Tuttavia, lo Zagorone non si svolge in flashback se non
in poche sequenze retrospettive. L’avventura, piena di colpi di scena, è, per
il resto, narrata “in diretta” e il dramma si svolge soprattutto nel presente
dello Spirito con la Scure. C’è una fanciulla in pericolo che compare fin dalla
copertina, e che è collegata (in un modo che scoprirete leggendo) con la mamma
del nostro eroe. La storia, per quanto perfettamente e immediatamente
comprensibile da tutti, è inoltre piena di riferimenti e addentellate con altre
storie e collega fra loro varie vicende e strizza l’occhio al lettore, nella
speranza di divertirlo con il gioco di rimandi e anche con il ritorno in luoghi
già noti a chi segue la serie, come il Clear Water. Potrebbe essere divertente (invito chi ne ha voglia a farlo) rintracciare i tanti indizi.

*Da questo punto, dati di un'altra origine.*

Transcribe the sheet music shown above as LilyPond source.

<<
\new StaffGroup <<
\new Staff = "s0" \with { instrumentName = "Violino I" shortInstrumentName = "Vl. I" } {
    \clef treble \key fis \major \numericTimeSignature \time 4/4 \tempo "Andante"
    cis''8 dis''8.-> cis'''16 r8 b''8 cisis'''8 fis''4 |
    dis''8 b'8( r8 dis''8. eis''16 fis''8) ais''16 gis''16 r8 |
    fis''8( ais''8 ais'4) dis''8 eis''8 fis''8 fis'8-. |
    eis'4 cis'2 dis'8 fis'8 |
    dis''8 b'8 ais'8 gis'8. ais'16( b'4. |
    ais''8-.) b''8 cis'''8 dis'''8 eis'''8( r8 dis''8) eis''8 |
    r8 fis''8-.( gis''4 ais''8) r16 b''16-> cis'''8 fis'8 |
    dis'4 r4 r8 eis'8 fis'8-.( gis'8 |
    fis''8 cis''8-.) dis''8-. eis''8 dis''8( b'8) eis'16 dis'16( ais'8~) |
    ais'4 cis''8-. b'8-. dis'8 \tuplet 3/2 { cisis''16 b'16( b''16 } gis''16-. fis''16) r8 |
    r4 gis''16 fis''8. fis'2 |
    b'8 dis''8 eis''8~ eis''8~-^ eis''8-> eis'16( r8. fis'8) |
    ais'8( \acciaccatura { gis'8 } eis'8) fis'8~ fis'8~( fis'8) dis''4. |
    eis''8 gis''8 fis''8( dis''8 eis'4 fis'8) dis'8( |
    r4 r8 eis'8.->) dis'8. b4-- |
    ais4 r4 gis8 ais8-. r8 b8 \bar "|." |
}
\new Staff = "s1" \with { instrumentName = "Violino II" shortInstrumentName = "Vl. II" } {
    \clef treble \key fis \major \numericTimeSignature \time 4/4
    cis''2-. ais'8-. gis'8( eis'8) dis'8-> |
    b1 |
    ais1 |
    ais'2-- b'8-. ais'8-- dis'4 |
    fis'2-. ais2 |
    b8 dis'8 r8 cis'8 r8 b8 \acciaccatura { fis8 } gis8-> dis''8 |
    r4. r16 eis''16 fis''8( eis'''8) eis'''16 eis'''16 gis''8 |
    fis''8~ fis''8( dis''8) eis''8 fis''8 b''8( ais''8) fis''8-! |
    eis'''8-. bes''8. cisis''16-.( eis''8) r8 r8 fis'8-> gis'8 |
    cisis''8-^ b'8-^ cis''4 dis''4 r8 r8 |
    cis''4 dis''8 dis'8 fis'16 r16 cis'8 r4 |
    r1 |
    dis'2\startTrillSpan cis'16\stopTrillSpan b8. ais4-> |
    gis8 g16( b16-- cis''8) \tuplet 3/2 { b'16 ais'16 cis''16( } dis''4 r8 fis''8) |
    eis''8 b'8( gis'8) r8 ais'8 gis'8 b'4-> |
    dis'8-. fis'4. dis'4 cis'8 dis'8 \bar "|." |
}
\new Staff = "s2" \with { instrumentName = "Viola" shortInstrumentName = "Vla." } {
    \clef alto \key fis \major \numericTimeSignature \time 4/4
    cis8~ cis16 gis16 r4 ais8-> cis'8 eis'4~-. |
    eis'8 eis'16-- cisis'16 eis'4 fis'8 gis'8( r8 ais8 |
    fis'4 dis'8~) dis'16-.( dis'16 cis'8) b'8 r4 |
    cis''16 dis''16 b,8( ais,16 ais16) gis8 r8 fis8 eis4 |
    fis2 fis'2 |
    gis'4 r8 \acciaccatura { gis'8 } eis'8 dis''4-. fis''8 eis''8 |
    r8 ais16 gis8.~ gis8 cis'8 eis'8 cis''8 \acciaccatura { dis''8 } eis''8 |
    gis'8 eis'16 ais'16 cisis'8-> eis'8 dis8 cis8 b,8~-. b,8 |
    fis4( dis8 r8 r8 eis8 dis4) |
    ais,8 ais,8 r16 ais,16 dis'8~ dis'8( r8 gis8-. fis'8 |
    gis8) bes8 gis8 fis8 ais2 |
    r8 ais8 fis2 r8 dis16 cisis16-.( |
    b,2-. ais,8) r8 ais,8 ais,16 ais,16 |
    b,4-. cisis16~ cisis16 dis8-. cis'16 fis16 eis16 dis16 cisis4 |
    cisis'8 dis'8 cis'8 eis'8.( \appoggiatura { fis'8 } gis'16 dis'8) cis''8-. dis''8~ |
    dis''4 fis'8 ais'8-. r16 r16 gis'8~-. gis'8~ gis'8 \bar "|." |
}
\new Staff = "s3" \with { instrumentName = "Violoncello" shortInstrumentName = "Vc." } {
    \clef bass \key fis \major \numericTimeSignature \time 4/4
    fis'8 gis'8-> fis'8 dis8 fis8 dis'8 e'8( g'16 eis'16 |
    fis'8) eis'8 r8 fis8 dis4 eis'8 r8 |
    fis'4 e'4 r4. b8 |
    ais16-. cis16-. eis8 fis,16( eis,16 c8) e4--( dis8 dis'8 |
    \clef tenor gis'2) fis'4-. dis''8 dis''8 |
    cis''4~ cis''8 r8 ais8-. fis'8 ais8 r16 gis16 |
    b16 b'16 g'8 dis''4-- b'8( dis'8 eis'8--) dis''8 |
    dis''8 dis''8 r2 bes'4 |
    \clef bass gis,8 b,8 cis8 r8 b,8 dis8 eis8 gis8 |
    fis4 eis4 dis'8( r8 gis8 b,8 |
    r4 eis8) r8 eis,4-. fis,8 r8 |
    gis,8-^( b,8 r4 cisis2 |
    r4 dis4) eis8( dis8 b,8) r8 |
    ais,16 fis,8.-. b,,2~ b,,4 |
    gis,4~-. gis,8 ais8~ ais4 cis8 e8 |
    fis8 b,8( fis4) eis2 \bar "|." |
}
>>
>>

Perché Ferri arriva solo con il terzo volume e non è
stato lui a inaugurare la collana? Perché nel 2011 Gallieno era impegnato nella
realizzazione del numero speciale a colori del cinquantennale (“Lo scrigno di
Manito”). Del resto anche Galep, per una curiosa coincidenza, realizzò il terzo
Texone dopo i primi due di Buzelli e Giolitti.
Per finire, uno spoiler. Chi non ha letto il racconto,
chiuda immediatamente gli occhi. Cristian Di Clemente, su uBC, scrive che la
mia sceneggiatura “è attenta al tumulto interiore vissuto da Zagor,
sottolineato in varie sfumature (la commozione, il turbamento, gli scatti di
nervosismo, l'impazienza) inserite con delicato equilibrio e senza la pretesa
di trasformare lo Spirito con la Scure, tutto d'un tratto, in un 'supereroe con superproblemi'". C’è però anche il tentativo di non
trasformare in una superoina neanche Betty Wilding, o meglio Elizabeth (Lizzy)

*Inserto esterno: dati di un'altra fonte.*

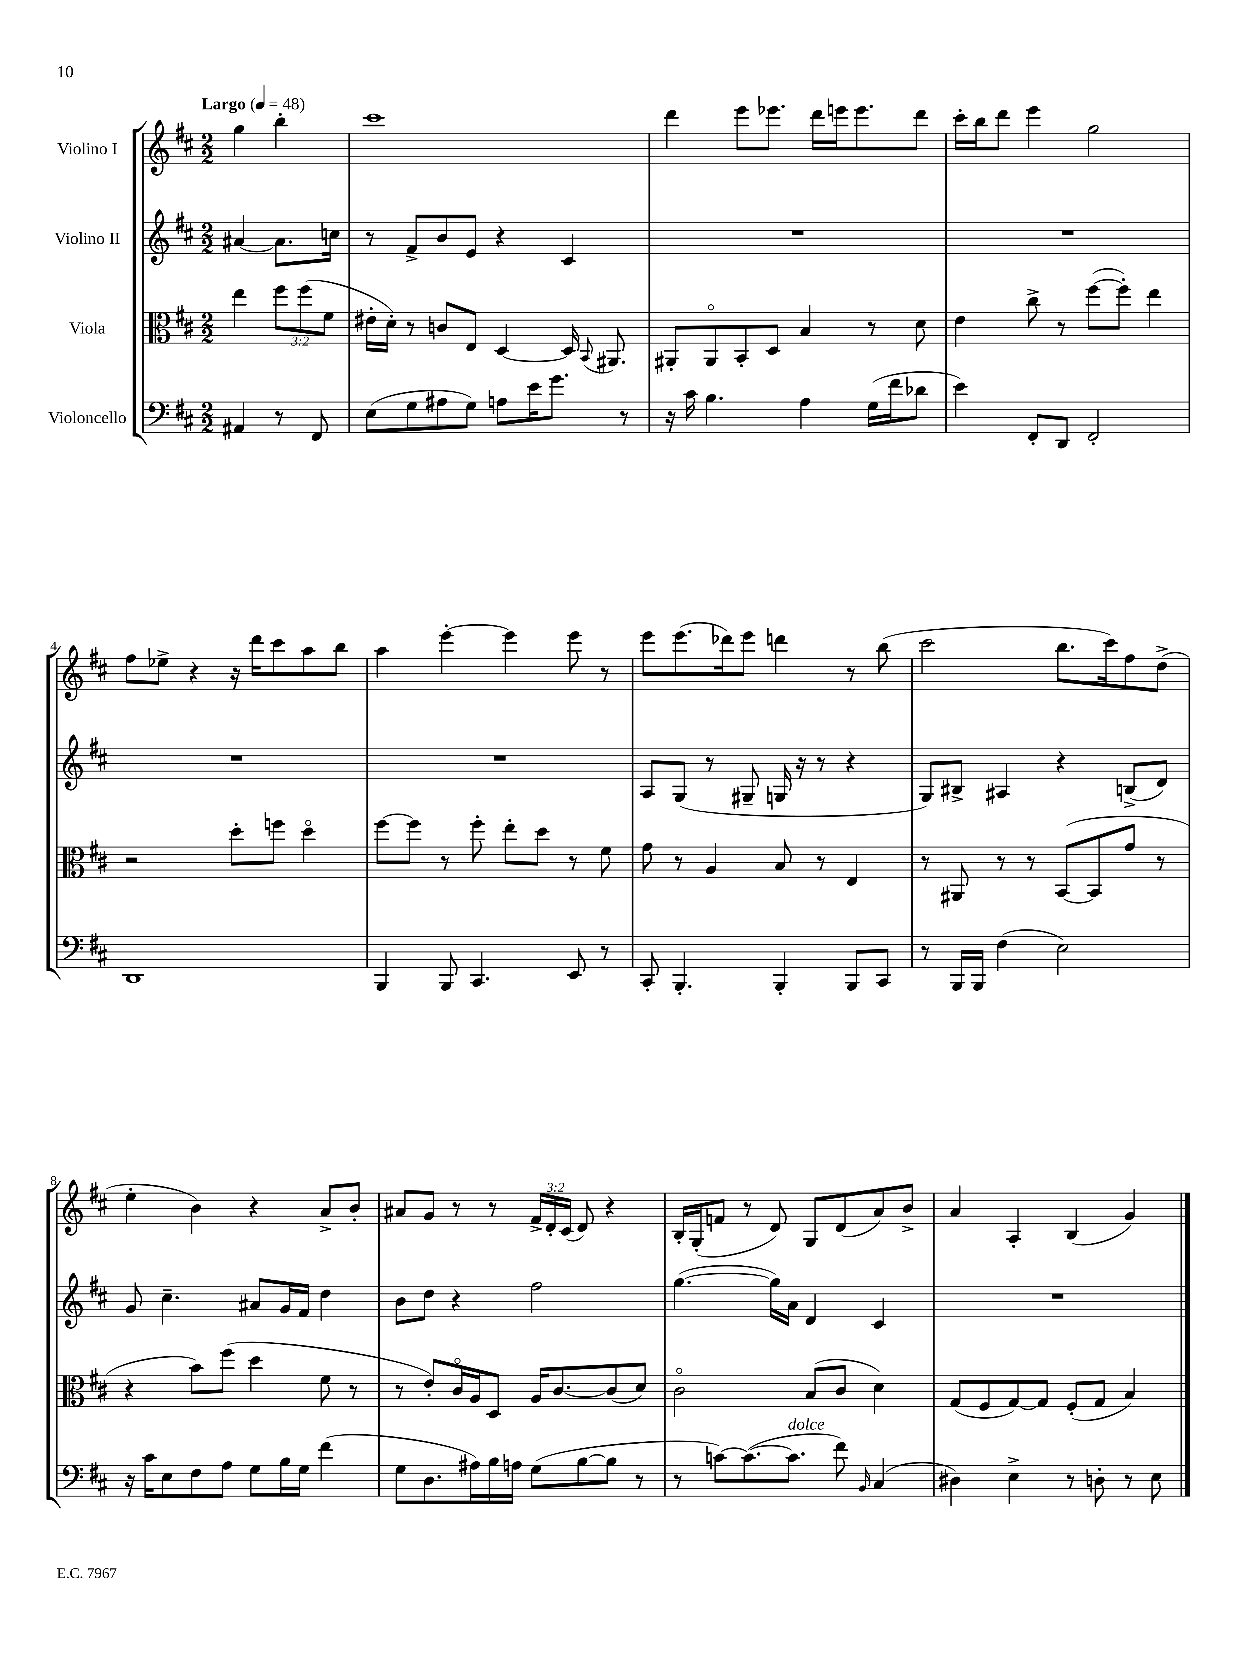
<<
\new StaffGroup <<
\new Staff = "s0" \with { instrumentName = "Violino I" } {
    \clef treble \key d \major \numericTimeSignature \time 2/2 \override Staff.TupletNumber.text = #tuplet-number::calc-fraction-text \partial 2 \tempo "Largo" 4 = 48
    \autoBeamOff g''4 b''4-. |
    cis'''1 |
    d'''4 e'''8[ ees'''8.] d'''16[ e'''16 e'''8. d'''8] |
    cis'''16[-. b''16 d'''8] e'''4 g''2 |
    fis''8[ ees''8]-> r4 r16 d'''16[ cis'''8 a''8 b''8] |
    a''4 e'''4~-. e'''4 e'''8 r8 |
    e'''8[ e'''8.( des'''16) e'''8] d'''4 r8 b''8( |
    cis'''2 b''8.[ cis'''16) fis''8 d''8]->( |
    e''4-. b'4) r4 a'8[-> b'8]-. |
    ais'8[ g'8] r8 r8 \tuplet 3/2 { fis'16[-> d'16-. cis'16]( } d'8) r4 |
    b16[-. g16-.( f'8] r8 d'8) g8[ d'8( a'8) b'8]-> |
    a'4 a4-. b4( g'4) \bar "|." |
}
\new Staff = "s1" \with { instrumentName = "Violino II" } {
    \clef treble \key d \major \numericTimeSignature \time 2/2 \partial 2
    \autoBeamOff ais'4~ ais'8.[ c''16] |
    r8 fis'8[-> b'8 e'8] r4 cis'4 |
    R1 |
    R1 |
    R1 |
    R1 |
    a8[ g8]( r8 gis8-- g16 r16 r8 r4 |
    g8[) bis8]-> ais4 r4 b8[->( d'8]) |
    g'8 cis''4.-- ais'8[ g'16 fis'16] d''4 |
    b'8[ d''8] r4 fis''2 |
    g''4.~( g''16[) a'16] d'4 cis'4 |
    R1 \bar "|." |
}
\new Staff = "s2" \with { instrumentName = "Viola" } {
    \clef alto \key d \major \numericTimeSignature \time 2/2 \override Staff.TupletNumber.text = #tuplet-number::calc-fraction-text \partial 2
    \autoBeamOff e''4 \tuplet 3/2 { fis''8[ fis''8( fis'8] } |
    eis'16[-. d'16]-.) r8 c'8[ e8] d4~ d16 \appoggiatura { b,8 } ais,8. |
    ais,8[-. ais,8\flageolet b,8-. d8] b4 r8 d'8 |
    e'4 cis''8-> r8 fis''8[~( fis''8]-.) e''4 |
    r2 d''8[-. f''8] d''4\flageolet |
    fis''8[~ fis''8] r8 fis''8-. e''8[-. d''8] r8 fis'8 |
    g'8 r8 a4 b8 r8 e4 |
    r8 ais,8 r8 r8 b,8[~( b,8 g'8] r8 |
    r4 b'8[) fis''8]( d''4 fis'8 r8 |
    r8 e'8[-.) cis'16\flageolet a16 d8] a16[ cis'8.~ cis'8( d'8]) |
    cis'2\flageolet b8[( cis'8] d'4) |
    g8[( fis8 g8~) g8] fis8[-.( g8] b4) \bar "|." |
}
\new Staff = "s3" \with { instrumentName = "Violoncello" } {
    \clef bass \key d \major \numericTimeSignature \time 2/2 \partial 2
    \autoBeamOff ais,4 r8 fis,8 |
    e8[( g8 ais8 g8]) a8[ e'16 g'8.] r8 |
    r16 cis'16 b4. a4 g16[( fis'16 des'8] |
    e'4) fis,8[-. d,8] fis,2-. |
    d,1 |
    b,,4 b,,8 cis,4. e,8 r8 |
    cis,8-. b,,4.-. b,,4-. b,,8[ cis,8] |
    r8 b,,16[ b,,16] fis4( e2) |
    r16 cis'16[ e8 fis8 a8] g8[ b16 g16] fis'4( |
    g8[ d8. ais16) b16 a16] g8[( b8~ b8] r8 |
    r8 c'8[~) c'8.~( c'8.]^\markup { \italic "dolce" } fis'8) \grace { b,16 } cis4( |
    dis4) e4-> r8 d8-. r8 e8 \bar "|." |
}
>>
>>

Burton. Già il padre di Zagor è, a suo modo, una figura “eccezionale”, per
quello che ha fatto e per le conseguenze che hanno determinato le sue azioni.
Sarebbe stato strano che anche la madre fosse stata, non so, una principessa o
una nobildonna in fuga. Quello che lo Zagorone chiarisce, sorprendendo il
lettore, è che si tratta invece di una ragazza assolutamente normale, senza che
però la sua vicenda sia banale. Ciò detto, l’avventura è consegnata al vostro
giudizio, quello per il quale è stata pensata e scritta.